The party line of MIRI is not that a super intelligence, without extreme measures, would waste most of the universe’s EV on frivolous nonsense. The party line is that there is a 99+% chance that an AI, even if trained specifically to care about humans, would not end up caring about humans at all, and instead turn the universe into uniform squiggles. That’s the claim I find unsubstantiated by most concrete concerns they have, and which seems suspiciously disanalogous to the one natural example we have. 99% of people in first world countries are not forgoing pregnancy for educational attainment.
It’d of course still be extremely terrible, and maybe even more terrible, if what I think is going to happen happens! But it doesn’t look like all matter becoming squiggles.
I wasn’t arguing for “99+% chance that an AI, even if trained specifically to care about humans, would not end up caring about humans at all” just addressing the questions about humans in the limit of intelligence and power in the comment I replied to. It does seem to me that there is substantial chance that humans eventually do stop having human children in the limit of intelligence and power.
Tru
A uniform fertility below 2.1 means extinction, yes, but in no country is the fertility rate uniformly below 2.1. Instead, some humans decide they want lots of children despite the existence of contraception and educational opportunity, and others do not. It seems to me that a substantial proportion of humans would stop having children in the limit of intelligence and power. It also seems to me like a substantial number of humans continue (and would continue) to have such children as if they value it for its own sake.
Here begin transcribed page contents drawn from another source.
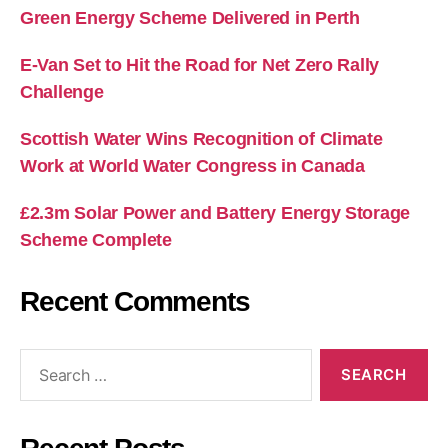
Green Energy Scheme Delivered in Perth
E-Van Set to Hit the Road for Net Zero Rally
Challenge
Scottish Water Wins Recognition of Climate
Work at World Water Congress in Canada
£2.3m Solar Power and Battery Energy Storage
Scheme Complete
Recent Comments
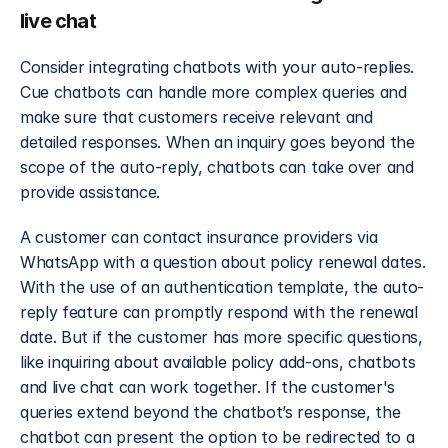
live chat
Consider integrating chatbots with your auto-replies. 
Cue chatbots can handle more complex queries and 
make sure that customers receive relevant and 
detailed responses. When an inquiry goes beyond the 
scope of the auto-reply, chatbots can take over and 
provide assistance.
A customer can contact insurance providers via 
WhatsApp with a question about policy renewal dates. 
With the use of an authentication template, the auto-
reply feature can promptly respond with the renewal 
date. But if the customer has more specific questions, 
like inquiring about available policy add-ons, chatbots 
and live chat can work together. If the customer's 
queries extend beyond the chatbot’s response, the 
chatbot can present the option to be redirected to a 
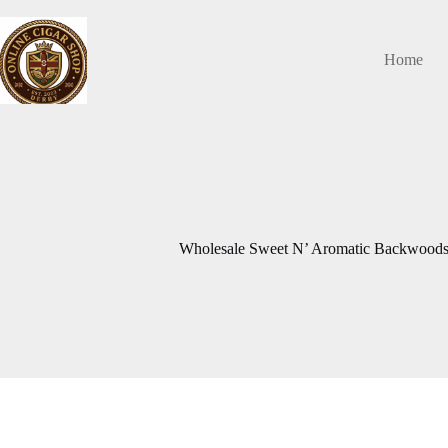
Skip
to
content
Home
Wholesale Sweet N’ Aromatic Backwoods 8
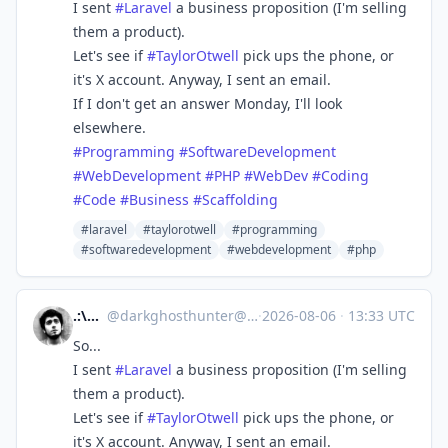
I sent
#
Laravel
a business proposition (I'm selling
them a product).
Let's see if
#
TaylorOtwell
pick ups the phone, or
it's X account. Anyway, I sent an email.
If I don't get an answer Monday, I'll look
elsewhere.
#
Programming
#
SoftwareDevelopment
#
WebDevelopment
#
PHP
#
WebDev
#
Coding
#
Code
#
Business
#
Scaffolding
#laravel
#taylorotwell
#programming
#softwaredevelopment
#webdevelopment
#php
.:\dGh/:.
@
darkghosthunter@mastodon.social
·
2026-08-06
·
13:33 UTC
So...
I sent
#
Laravel
a business proposition (I'm selling
them a product).
Let's see if
#
TaylorOtwell
pick ups the phone, or
it's X account. Anyway, I sent an email.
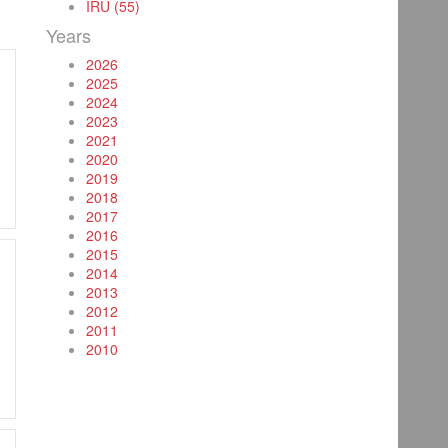
IRU (55)
Years
2026
2025
2024
2023
2021
2020
2019
2018
2017
2016
2015
2014
2013
2012
2011
2010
This suggests that the problems Nate is highlighting, while real, are not sufficient to guarantee complete failure—even when the training process is not being designed with those problems in mind, and there are no attempts at iterated amplification whatsoever. This nuance is important because it affects how far we should think a naive SGD RL approach is from limited “1% success”, and whether or not simple modifications are likely to greatly increase survival odds.